* **Document excerpt**:
=== Section Start ===
# What would you upgrade first??



## speedworkaddict (Sep 28, 2008)

I am on a 2008 BMC Streetfire with full Dura-Ace 7700. Stock EC70 fork, Stock EA50 seatpost, and Ritchey WCS bar and stem rolling on Mavic Ksyrium Sl's with Attack/Force tire combo. 

This ride is treasured by me although still a bit pudgy... any ideas what to upgrade first?? The dollar issue is not the biggest limiter but a few hundred dollars at a time is the most I can swing. I really like what I read about Alpha Q forks and posts. Any thoughts???


----------



## dphoenix (Nov 11, 2007)

*Wheelset*

Wheelset is the first thing I would upgrade


----------



## speedworkaddict (Sep 28, 2008)

*True about the wheels...*

Jenson has Easton EC90 SLX's for dirt cheap right now but I think I'll just have to order a set of handbuilts from prowheelbuilder or ligero later this spring. If I could spec a 1200 g/pr set for light training/racing I'd be pretty stoked.
=== Section End ===
* **Work request 1**: Please pull every line out of the saved data entries word for word, keeping each line as it stands.

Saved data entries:
=== Section Start ===
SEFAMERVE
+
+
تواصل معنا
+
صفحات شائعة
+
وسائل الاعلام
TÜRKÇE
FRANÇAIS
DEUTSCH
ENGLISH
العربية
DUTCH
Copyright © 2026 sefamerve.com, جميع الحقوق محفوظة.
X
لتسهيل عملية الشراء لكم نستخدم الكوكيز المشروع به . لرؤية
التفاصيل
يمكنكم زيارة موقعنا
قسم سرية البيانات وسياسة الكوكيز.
=== Section End ===
* **Work request 2**:
Answer these about the bike upgrade thread:
(a) What fork is on the 2008 BMC Streetfire?
(b) What does dphoenix name as the first thing to upgrade?
(c) What wheelset weight per pair would speedworkaddict like to spec?

* **Written solution 1**:
SEFAMERVE
+
+
تواصل معنا
+
صفحات شائعة
+
وسائل الاعلام
TÜRKÇE
FRANÇAIS
DEUTSCH
ENGLISH
العربية
DUTCH
Copyright © 2026 sefamerve.com, جميع الحقوق محفوظة.
X
لتسهيل عملية الشراء لكم نستخدم الكوكيز المشروع به . لرؤية
التفاصيل
يمكنكم زيارة موقعنا
قسم سرية البيانات وسياسة الكوكيز.

* **Written solution 2**:
(a) A stock EC70 fork.
(b) The wheelset.
(c) 1200 g per pair.